Blogs and really-real politics
Sep. 25th, 2004 03:49 pm![[personal profile]](https://www.dreamwidth.org/img/silk/identity/user.png)
But at the same time that blogs have moved away from the political center, they have become increasingly influential in the campaigns -- James P. Rubin, John Kerry's foreign-policy adviser, told me, ''They're the first thing I read when I get up in the morning and the last thing I read at night.''
This is great. I have only recently started reading the hard-left blogs like Kos's during slow moments, having fun picking out the brilliant comments from the cynical mire, and was really impressed to see the Kerry campaign seeming to cherrypick these same ideas for their next public address or press conference. The above quote jibed with this observation, and makes me smile.
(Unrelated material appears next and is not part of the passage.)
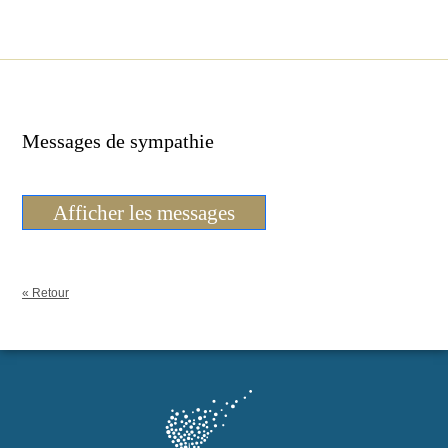
Messages de sympathie
Afficher les messages
« Retour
(Reading the Kos comments without filtration, though, is fast becoming as wanky a timewaster as reading Slashdot's, except that I tend not to get angry at them (OH MY GOD I accidentally read Slashdot the other day and all the +5 Insightfuls from a thing about the Green Party candidate (not Nader, remember) were rantlets from the Bush-and-Kerry-are-exactly-the-same camp... grr... grr... arrggh...))
no subject
Date: 2004-09-29 06:01 am (UTC)"liberal" or "partisan Democrat"
work for me.
"liberal" in particular has been underused lately.
I also tend to think one needs to be at least some variety of socialist to qualify for "left" --- i.e., belief in a minimalist safety net, or that labor unions and progressive taxation aren't necessarily tools of Satan doesn't really make the cut IMO --- but I guess I'm kind of old-fashioned that way.